(Data excerpt)

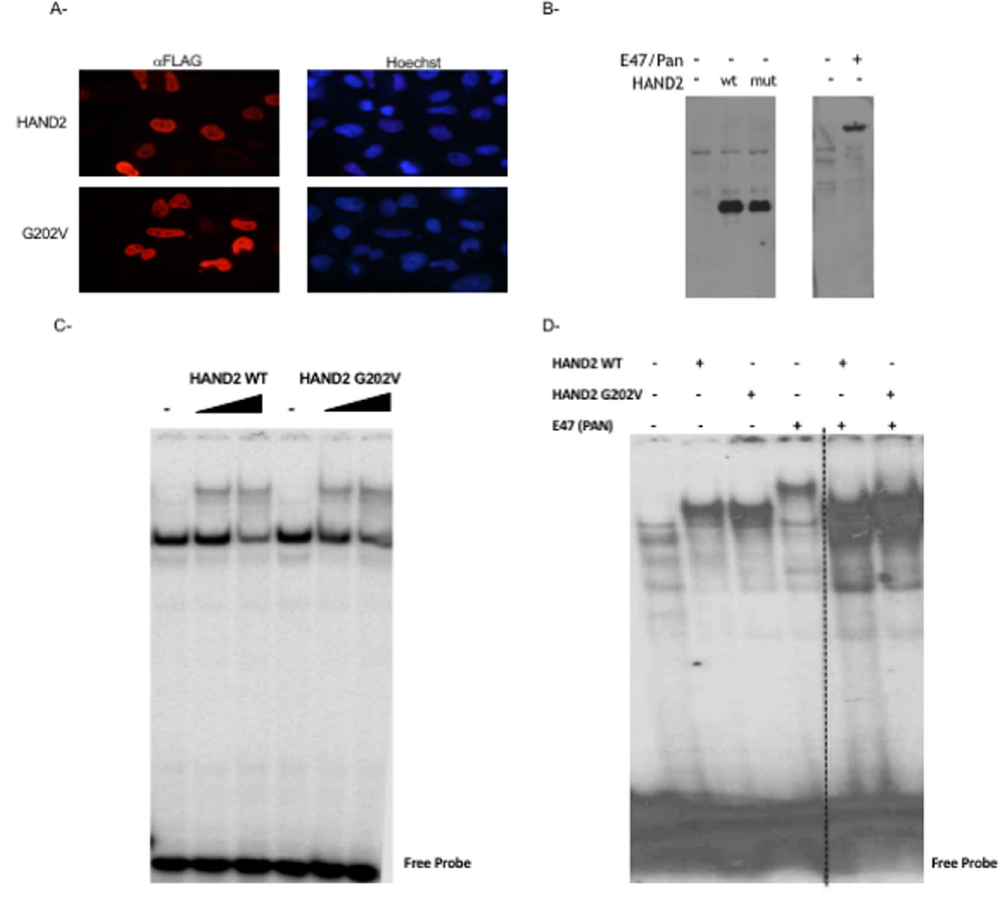
Figure 6. Characterization of the p.G202V protein in vitro . Transiently transfected Hela cells with plasmids harboring either the wild type HAND2 or the p.G202V variant were fixed and stained with an anti-Flag antibody. The secondary fluorescent antibody showed no change in the nuclear staining (in red) for both proteins as compared to the Hoechst staining (Magnification X40) ( A ). Western blot using the same anti-Flag antibody shows equal expression of both the wild type (wt) and mutated (mut) proteins in Hek293 cells, as well as the transiently overexpressed E47/Pan protein ( B ). Gel Shift analyses with increasing doses from the same nuclear extracts as in ( C ) were used on a consensus HAND binding site showed similar pattern of binding for both the wild type and mutant HAND2 proteins ( D ). The same pattern was observed when mixing the same amount of the HAND2 proteins with E47/Pan. The panel was separated by dotted lines to highlight the fact that the presented figure is a merge of two different gels run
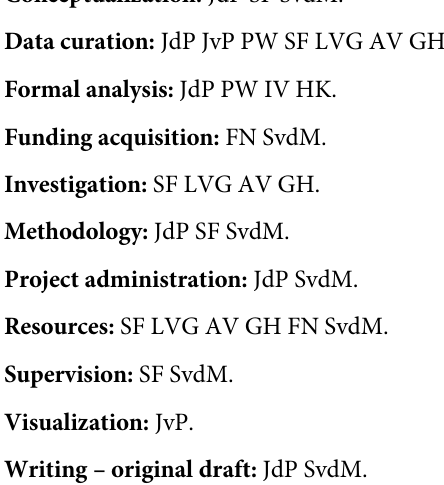
S2 Fig. Correlation of the pro-inflammatory mediators with plasma LPS levels. Plasma LPS significantly correlated with the cytokine IL6 (Fig 2A) and chemokines CCL2 and CCL3 (Fig 2B and 2C). (DOCX) S3 Fig. Graphical presentation of the correlation of the pro-inflammatory mediators TNF α and CCL3 with waist-to-hip-ratio, fasting insulin and HOMA-IR in patients (NAFLD subgroups). A significant positively correlated was found between the anthropomet- ric measurement waist-to-hip-ratio and both TNF α and CCL3 (Fig 3A and 3B). In addition, TNF α and CCL3 also correlated with fasting insulin and HOMA-IR (Fig 3C–3F). (DOCX) S4 Fig. Correlation between plasma IL6 and waist circumference and HOMA-IR in NAFLD subgroups (Fig 4A and 4B).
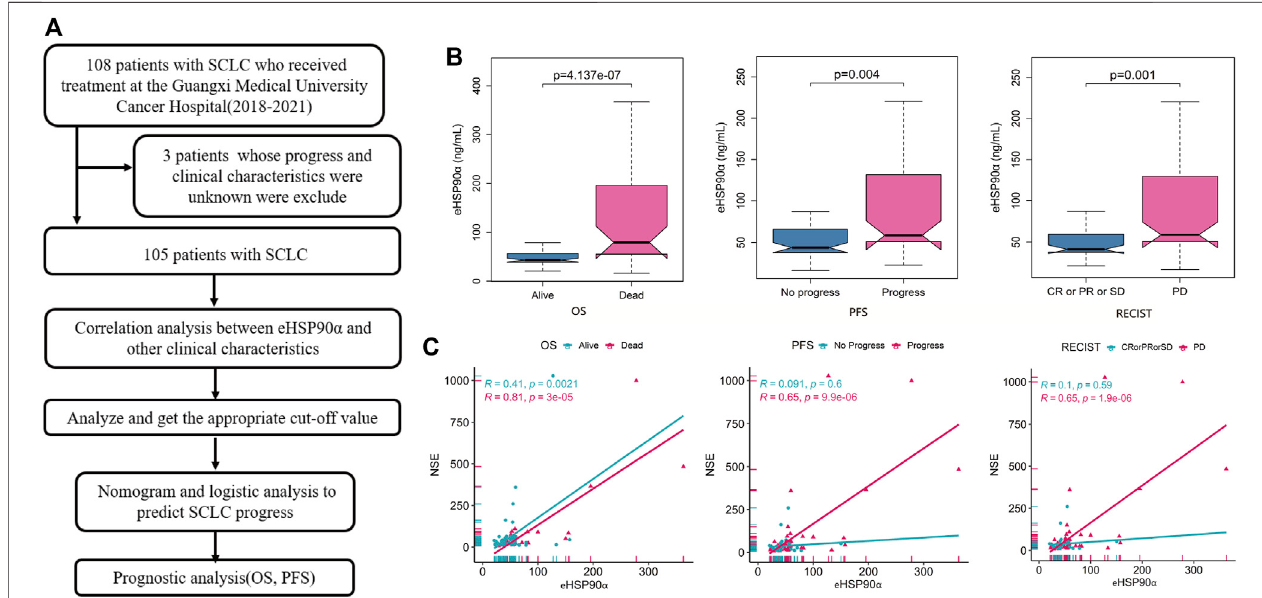
FIGURE 1 | Work fl ow diagram and association of eHSP90 α with clinical outcomes and NSE (A) Work fl ow (B) Box-plot shows the expression of eHSP90 α in different outcome states of OS, PFS, and RECIST (C) Scatter plots display the relationship between two continuous variables, eHSP90 α and NSE; different colors represent different OS, PFS, and RECIST states (NSE μ g/L, eHSP90 α ng/mL) Overall survival, OS; progression-free survival, PFS; Response Evaluation Criteria in Solid Tumors, RECIST.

(End Data excerpt)

Take the data above and repeat it exactly, leaving each picture out.

## Answer area
Figure 6. Characterization of the p.G202V protein in vitro . Transiently transfected Hela cells with plasmids harboring either the wild type HAND2 or the p.G202V variant were fixed and stained with an anti-Flag antibody. The secondary fluorescent antibody showed no change in the nuclear staining (in red) for both proteins as compared to the Hoechst staining (Magnification X40) ( A ). Western blot using the same anti-Flag antibody shows equal expression of both the wild type (wt) and mutated (mut) proteins in Hek293 cells, as well as the transiently overexpressed E47/Pan protein ( B ). Gel Shift analyses with increasing doses from the same nuclear extracts as in ( C ) were used on a consensus HAND binding site showed similar pattern of binding for both the wild type and mutant HAND2 proteins ( D ). The same pattern was observed when mixing the same amount of the HAND2 proteins with E47/Pan. The panel was separated by dotted lines to highlight the fact that the presented figure is a merge of two different gels run
S2 Fig. Correlation of the pro-inflammatory mediators with plasma LPS levels. Plasma LPS significantly correlated with the cytokine IL6 (Fig 2A) and chemokines CCL2 and CCL3 (Fig 2B and 2C). (DOCX) S3 Fig. Graphical presentation of the correlation of the pro-inflammatory mediators TNF α and CCL3 with waist-to-hip-ratio, fasting insulin and HOMA-IR in patients (NAFLD subgroups). A significant positively correlated was found between the anthropomet- ric measurement waist-to-hip-ratio and both TNF α and CCL3 (Fig 3A and 3B). In addition, TNF α and CCL3 also correlated with fasting insulin and HOMA-IR (Fig 3C–3F). (DOCX) S4 Fig. Correlation between plasma IL6 and waist circumference and HOMA-IR in NAFLD subgroups (Fig 4A and 4B).
FIGURE 1 | Work fl ow diagram and association of eHSP90 α with clinical outcomes and NSE (A) Work fl ow (B) Box-plot shows the expression of eHSP90 α in different outcome states of OS, PFS, and RECIST (C) Scatter plots display the relationship between two continuous variables, eHSP90 α and NSE; different colors represent different OS, PFS, and RECIST states (NSE μ g/L, eHSP90 α ng/mL) Overall survival, OS; progression-free survival, PFS; Response Evaluation Criteria in Solid Tumors, RECIST.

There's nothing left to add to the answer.